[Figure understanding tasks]

============

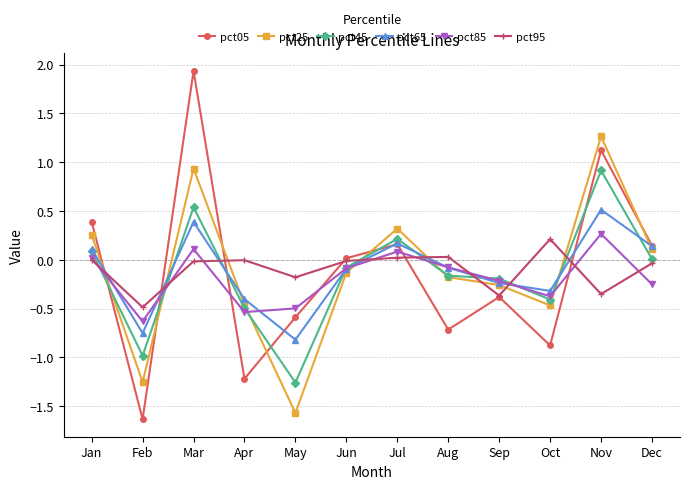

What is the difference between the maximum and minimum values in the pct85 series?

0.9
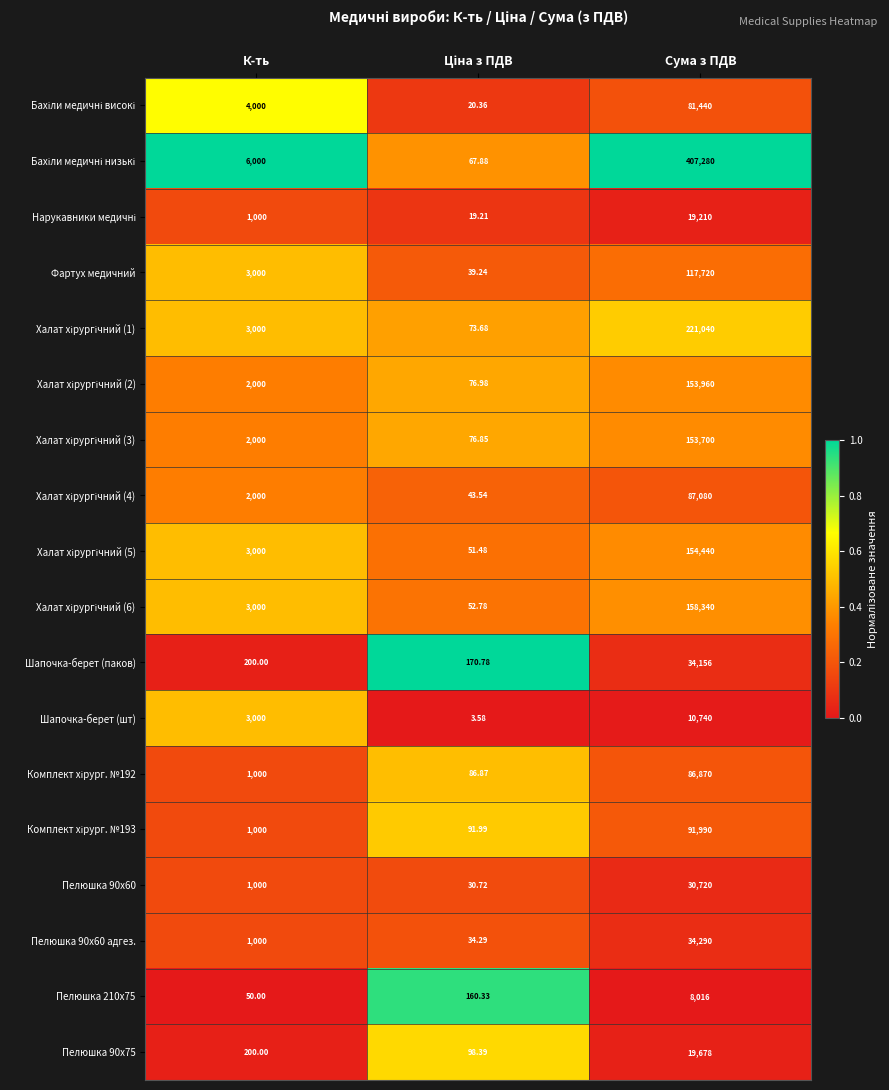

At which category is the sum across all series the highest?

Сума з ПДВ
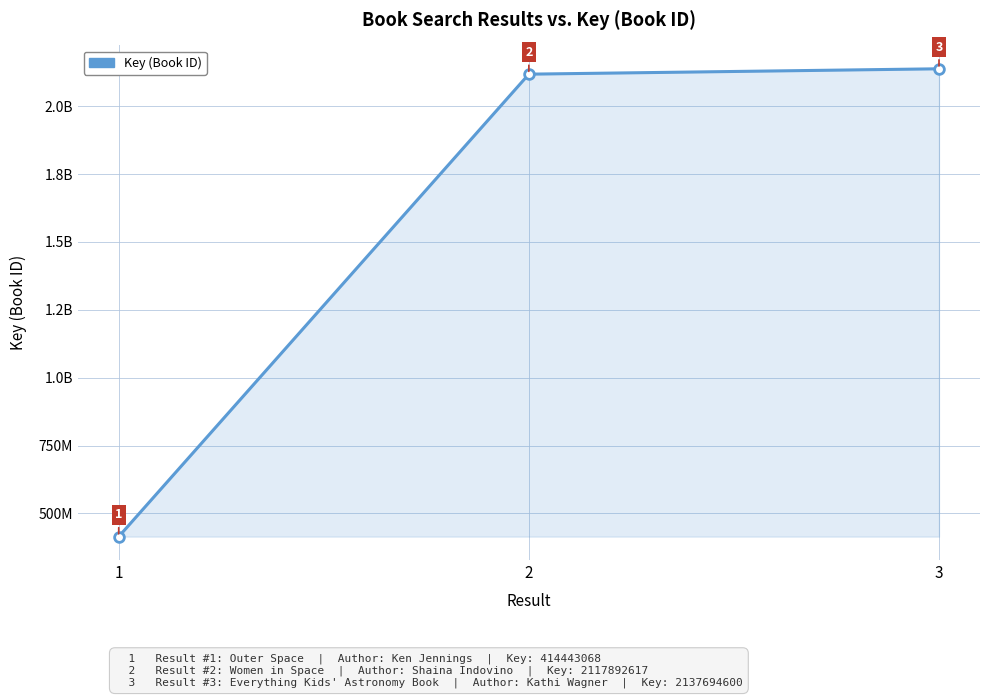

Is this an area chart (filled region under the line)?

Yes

============

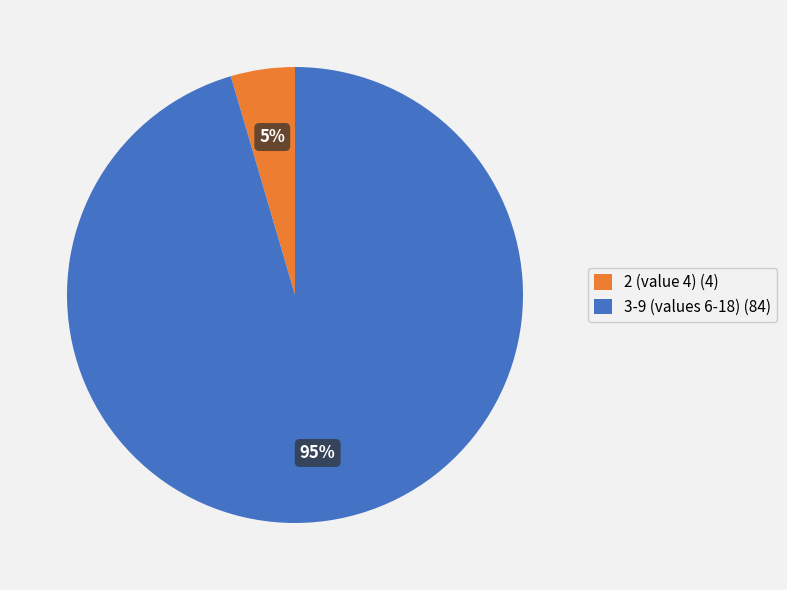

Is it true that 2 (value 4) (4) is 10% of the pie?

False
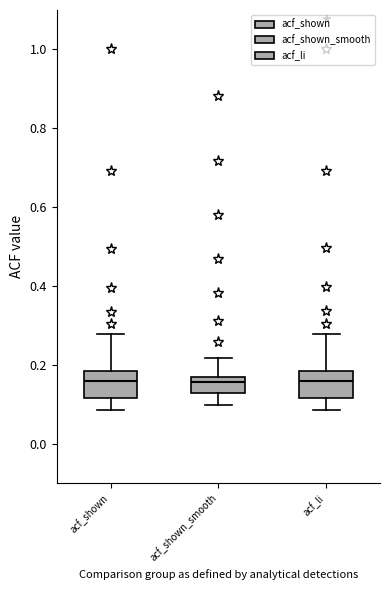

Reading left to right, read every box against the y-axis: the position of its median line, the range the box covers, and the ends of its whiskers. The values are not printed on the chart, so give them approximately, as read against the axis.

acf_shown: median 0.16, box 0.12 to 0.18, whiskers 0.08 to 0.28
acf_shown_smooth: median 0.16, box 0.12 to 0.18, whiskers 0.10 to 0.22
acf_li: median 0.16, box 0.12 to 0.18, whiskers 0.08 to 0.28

============

The task: Give again, unchanged, the stretch of the listing from the line containing "acf_shown: median 0.16, box" through the line containing "acf_li: median 0.16, box", including both of those lines.

Task result:
acf_shown: median 0.16, box 0.12 to 0.18, whiskers 0.08 to 0.28
acf_shown_smooth: median 0.16, box 0.12 to 0.18, whiskers 0.10 to 0.22
acf_li: median 0.16, box 0.12 to 0.18, whiskers 0.08 to 0.28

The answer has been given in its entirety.